Rincian Latihan> Tolong tuliskan ulang dengan tepat bagian teks bacaan tentang kereta cepat Jakarta-Bandung, dari "Didampingi Duta Besar" sampai "digunakan, harus jelas.".

Beijing (Antara Kalbar) - Kereta cepat rute Jakarta - Bandung akan berkecepatan 350 kilometer per jam. Untuk itu, Menteri Perhubungan Ignasius Jonan meminta jaminan dari Tiongkok untuk standar teknologi kereta api cepat Jakarta-Bandung. Tujuannya, agar kenyamanan dan keselamatan penumpang benar-benar terjamin.
"Mereka harus benar-benar menerapkan standar teknis, termasuk teknologi yang digunakan di sini (Tiongkok) pada kereta api cepat Jakarta-Bandung. Jika hal tersebut tidak dapat dipenuhi mereka, saya tidak akan keluarkan izin bagi operasional kereta cepat ini," katanya kepada Antara di Beijing, Tiongkok, Jumat (22/4) malam.
Sepanjang Jumat, Menhub Jonan secara terpisah mengadakan pertemuan dengan Menteri Pembangunan dan Reformasi Tiongkok (The National Development and Reform Commission of the People's Republic of China /NDRC) atau semacam Bappenas di Indonesia, Xu Shaoshi dan Menteri Transportasi Tiongkok Yang Chuantang, serta Presiden China Railway Sheng Guangzu.
Didampingi Duta Besar RI untuk Tiongkok merangkap Mongolia Soegeng Rahardjo, dalam pertemuan dengan Menteri Xu Shaoshi, Jonan menegaskan, Kementerian Perhubungan mendukung proyek kereta api cepat Jakarta-Bandung, namun standar teknis dan teknologi yang digunakan, harus jelas.
"Standar teknis dan teknologi yang digunakan sangat berkaitan dengan kenyamanan dan keselamatan penumpang. Karenanya pihak NDRC dan konsorsium harus dapat memastikan standar teknis dan teknologi yang digunakan," katanya.
Jonan menambahkan,"Jika, di Tiongkok menggunakan lebar (antara dua titik tengah rel ganda) lima meter, untuk kecepatan 350 kilometer per jam, ya itu pula yang digunakan untuk kereta api cepat Jakarta-Bandung. Jangan diubah standarnya, lebar rel 4,6 meter, untuk kecepatan 350 km/jam. Selisih 0,4 meter itu sangat berpengaruh".
Dalam proyek senilai Rp78 triliun tersebut, Tiongkok semula mencantumkan standar kecepatan 250 kilometer per jam, dengan lebar antara dua titik tengah rel ganda kereta api 4,6 meter.

[Ekstraksi teks per halaman]
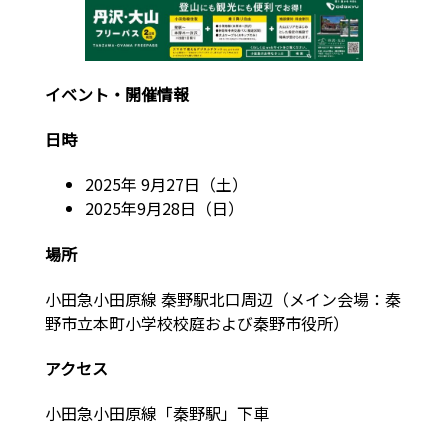
イベント・開催情報
日時
2025年 9月27日（土）
2025年9月28日（日）
場所
小田急小田原線 秦野駅北口周辺（メイン会場：秦
野市立本町小学校校庭および秦野市役所）
アクセス
小田急小田原線「秦野駅」下車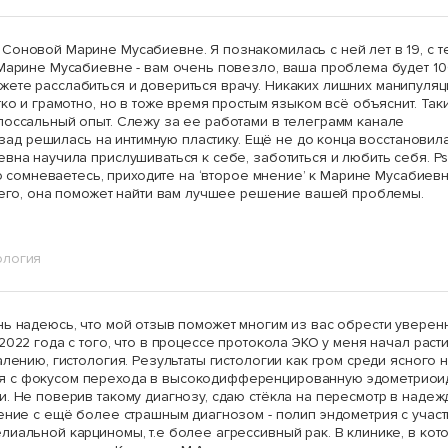
Соновой Марине Мусабиевне. Я познакомилась с ней лет в 19, с т
 Марине Мусабиевне - вам очень повезло, ваша проблема будет 1
ете расслабиться и довериться врачу. Никаких лишних манипуляц
тко и грамотно, но в тоже время простым языком всё объяснит. Так
лоссальный опыт. Слежу за ее работами в телеграмм канале
назад решилась на интимную пластику. Ещё не до конца восстановила
вна научила прислушиваться к себе, заботиться и любить себя. P
то сомневаетесь, приходите на ‘второе мнение’ к Марине Мусабиевн
всего, она поможет найти вам лучшее решение вашей проблемы.
ология
нь надеюсь, что мой отзыв поможет многим из вас обрести уверен
2022 года с того, что в процессе протокола ЭКО у меня начал раст
лению, гистология. Результаты гистологии как гром среди ясного н
я с фокусом перехода в высокодифференцированную эдометриои
. Не поверив такому диагнозу, сдаю стёкла на пересмотр в надеж
чение с ещё более страшным диагнозом - полип эндометрия с учас
иальной карциномы, т.е более агрессивный рак. В клинике, в кот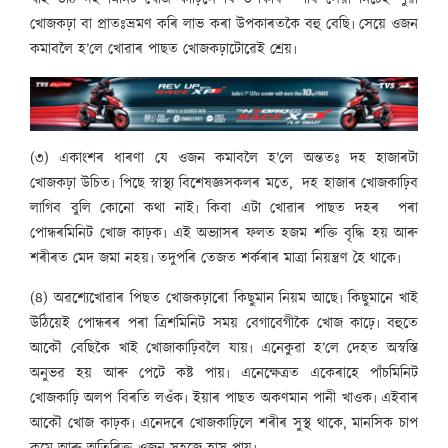
খোজকঢ়া বা প্ৰাতঃভ্ৰমণ কৰি লাভ কৰা উপকাৰতকৈ বহু বেছি৷ সেয়ে ওজন
কমাবলৈ হ’লে খোৱাৰ পাছত খোজকঢ়াটোৱেই শ্ৰেয়৷
(৩) একাংশৰ ধাৰণা যে ওজন কমাবলৈ হ’লে অন্ততঃ দহ হাজাৰটা
খোজকঢ়া উচিত৷ পিছে স্বাস্থ্য বিশেষজ্ঞসকলৰ মতে, দহ হাজাৰ খোজকাঢ়িব
লাগিব বুলি কোনো কথা নাই৷ কিবা এটা খোৱাৰ পাছত দহৰ পৰা
পোন্ধৰমিনিট খোজ কাঢ়ক৷ এই অভ্যাসৰ ফলত হজম শক্তি বৃদ্ধি হয় আৰু
শৰীৰত মেদ জমা নহয়৷ তদুপৰি তেজত শৰ্কৰাৰ মাত্ৰা নিয়ন্ত্ৰণ হৈ থাকে৷
(৪) অৱশ্যেখোৱাৰ পিছত খোজকঢ়াৰো কিছুমান নিয়ম আছে৷ কিছুমানে খাই
উঠিয়েই পোন্ধৰৰ পৰা ত্ৰিশমিনিট সময় বেগাবেগীকৈ খোজ কাঢ়ে৷ বহুতে
আকৌ বেছিকৈ খাই খোজাকাঢ়িবলৈ যায়৷ এনেকুৱা হ’লে দেহত অস্বস্তি
অনুভৱ হয় আৰু পেটে কষ্ট পায়৷ এনেক্ষেত্ৰত একেৰাহে পাঁচমিনিট
খোজকাঢ়ি অলপ বিৰতি লওঁক৷ ইয়াৰ পাছত অকণমান পানী খাওক৷ এইবাৰ
আকৌ খোজ কাঢ়ক৷ এনেদৰে খোজকাঢ়িলে শৰীৰ সুস্থ থাকে, মানসিক চাপ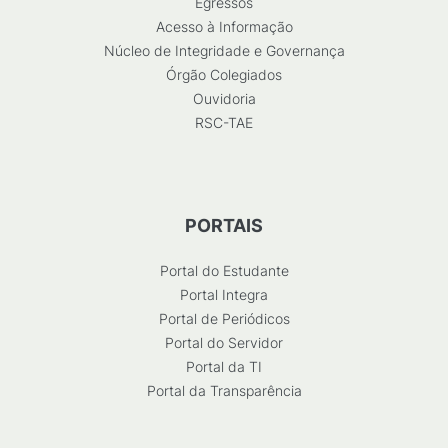
Egressos
Acesso à Informação
Núcleo de Integridade e Governança
Órgão Colegiados
Ouvidoria
RSC-TAE
PORTAIS
Portal do Estudante
Portal Integra
Portal de Periódicos
Portal do Servidor
Portal da TI
Portal da Transparência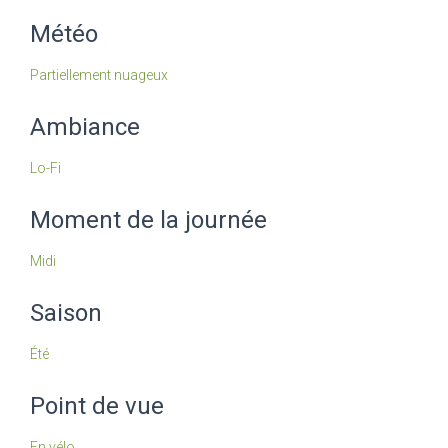
Météo
Partiellement nuageux
Ambiance
Lo-Fi
Moment de la journée
Midi
Saison
Été
Point de vue
En vélo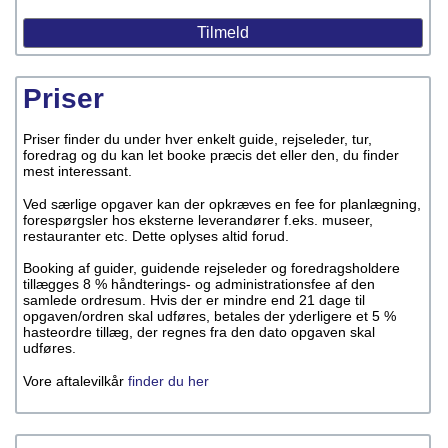
Priser
Priser finder du under hver enkelt guide, rejseleder, tur,
foredrag og du kan let booke præcis det eller den, du finder
mest interessant.
Ved særlige opgaver kan der opkræves en fee for planlægning,
forespørgsler hos eksterne leverandører f.eks. museer,
restauranter etc. Dette oplyses altid forud.
Booking af guider, guidende rejseleder og foredragsholdere
tillægges 8 % håndterings- og administrationsfee af den
samlede ordresum. Hvis der er mindre end 21 dage til
opgaven/ordren skal udføres, betales der yderligere et 5 %
hasteordre tillæg, der regnes fra den dato opgaven skal
udføres.
Vore aftalevilkår
finder du her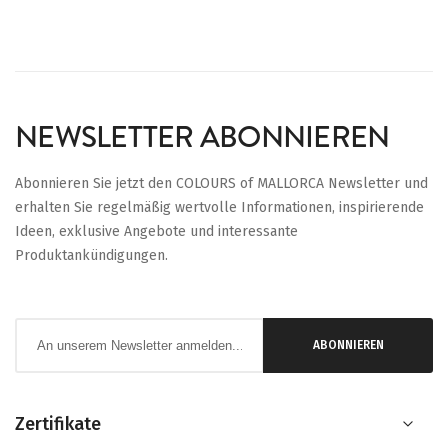
NEWSLETTER ABONNIEREN
Abonnieren Sie jetzt den COLOURS of MALLORCA Newsletter und
erhalten Sie regelmäßig wertvolle Informationen, inspirierende
Ideen, exklusive Angebote und interessante
Produktankündigungen.
Anmeldung
ABONNIEREN
zum
Newsletter:
Zertifikate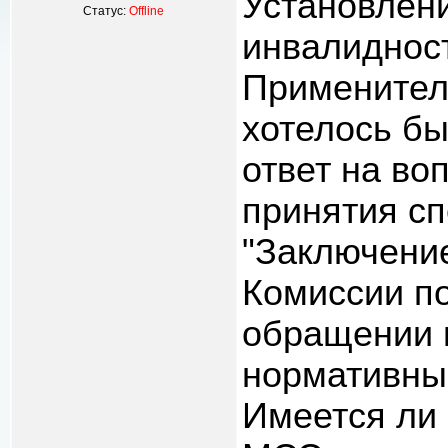
Установлен
Статус:
Offline
инвалидност
Применител
хотелось б
ответ на во
принятия с
"Заключени
Комиссии п
обращении в
нормативны
Имеется ли 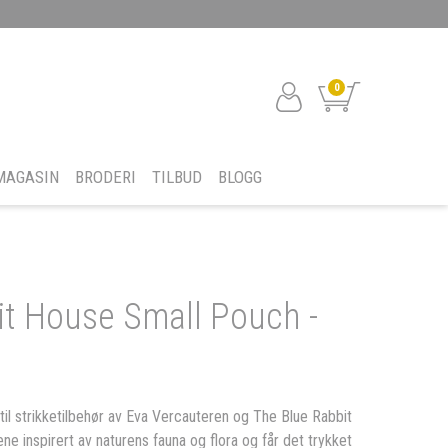
0
MAGASIN
BRODERI
TILBUD
BLOGG
it House Small Pouch -
 til strikketilbehør av Eva Vercauteren og The Blue Rabbit
ne inspirert av naturens fauna og flora og får det trykket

Hasil Tugas>
Didampingi Duta Besar RI untuk Tiongkok merangkap Mongolia Soegeng Rahardjo, dalam pertemuan dengan Menteri Xu Shaoshi, Jonan menegaskan, Kementerian Perhubungan mendukung proyek kereta api cepat Jakarta-Bandung, namun standar teknis dan teknologi yang digunakan, harus jelas.